Van Riemsdyk is the poster boy for streaky scoring. In the past, his typical formula is racking up a bunch of points in the span of a few games, then going silent for a couple of weeks. Look no further than the 2019-20 season to prove that theory.
-Opened the season going pointless in seven games.
-Recorded three goals and six points in three games in late October.
-Only recorded one goal and three points in the following 14 games.
-Had a stretch of 8 goals and 14 points from Thanksgiving until Christmas.
-Went on an 11 game goalless drought with only two points from the post-christmas break to January 18.
-He had four goals and eight points in five games from February 8 to February 15, then only recorded two points in the team’s final seven games of the season.
That’s about as consistently inconsistent as it gets. Though he changed up his usual calling card in 2021. He was the Flyers’ most consistent offense producer for the first two months of the season before going absolutely ice cold for the last two-and-a-half months.
He had 13 goals and 29 points in the Flyers’ first 19 games, then racked up only seven goals and 17 points over the last 37 games of the season. That slump included a 17-game goalless drought during which he only managed to produce five assists.
At this point in his career, 32 years old and a veteran of 797 games, he is the player he is. Though the fact JVR survived the many chances brought upon the Flyers’ roster this summer does bode well for him, at least in the short term. He is a well respected player in the room and in the community. His voice is valued and Chuck Fletcher felt that keeping him around bettered the team in one way or another.
But just because he is still on the roster doesn’t mean Alain Vigneault will be afraid to drop him down the depth chart or even bench him, because he’s done it in the past. JVR was in AV’s doghouse for the late stages of the 2019-20 season and much of the 2020 playoffs.
During the early stages of the preseason, has had been deployed on a line with Morgan Frost and Joel Farabee, and the three have at least some chemistry together. He’s being used in a mentor role, both as the veteran player on the line, but the man tasked with keeping the two young guys on the right path. When Frost got demoted to the AHL, he moved to the right wing, a position he is relatively unfamiliar with, to be on a line with Scott Laughton and Oskar Lindblom, a defensively responsible trio with a scoring upside.

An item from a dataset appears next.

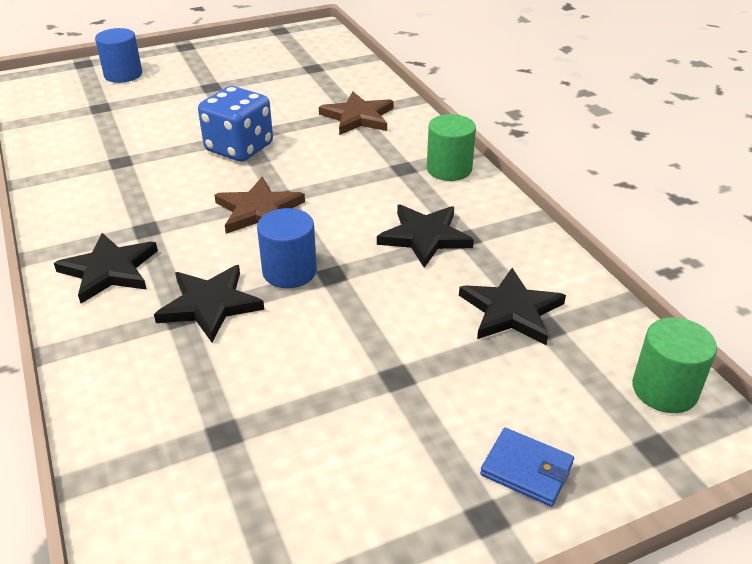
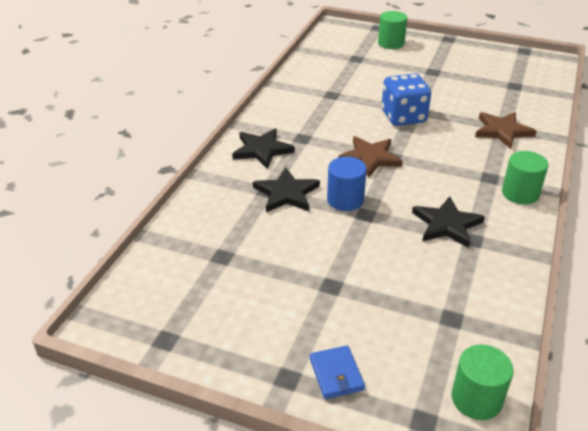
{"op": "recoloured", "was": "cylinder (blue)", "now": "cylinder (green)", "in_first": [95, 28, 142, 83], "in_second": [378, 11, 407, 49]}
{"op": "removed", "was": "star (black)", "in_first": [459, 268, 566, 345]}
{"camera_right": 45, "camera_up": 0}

Van Riemsdyk proving that he is willing to be dynamic in the roles he plays is another positive sign that they may just be able to teach an old dog new tricks.
James Van Riemsdyk will still find a way to produce offense, he always does, but the leadership he brings to the team will be his biggest asset these days. He’s one of the elder statesmen on the team now and seems willing to do anything that’s asked of him, but as far as expectations levels go, it’s best they’re kept low. Maybe he could surprise everyone and string a decent season together, but his streakiness has followed him his whole career and there’s no reason to expect that to change now.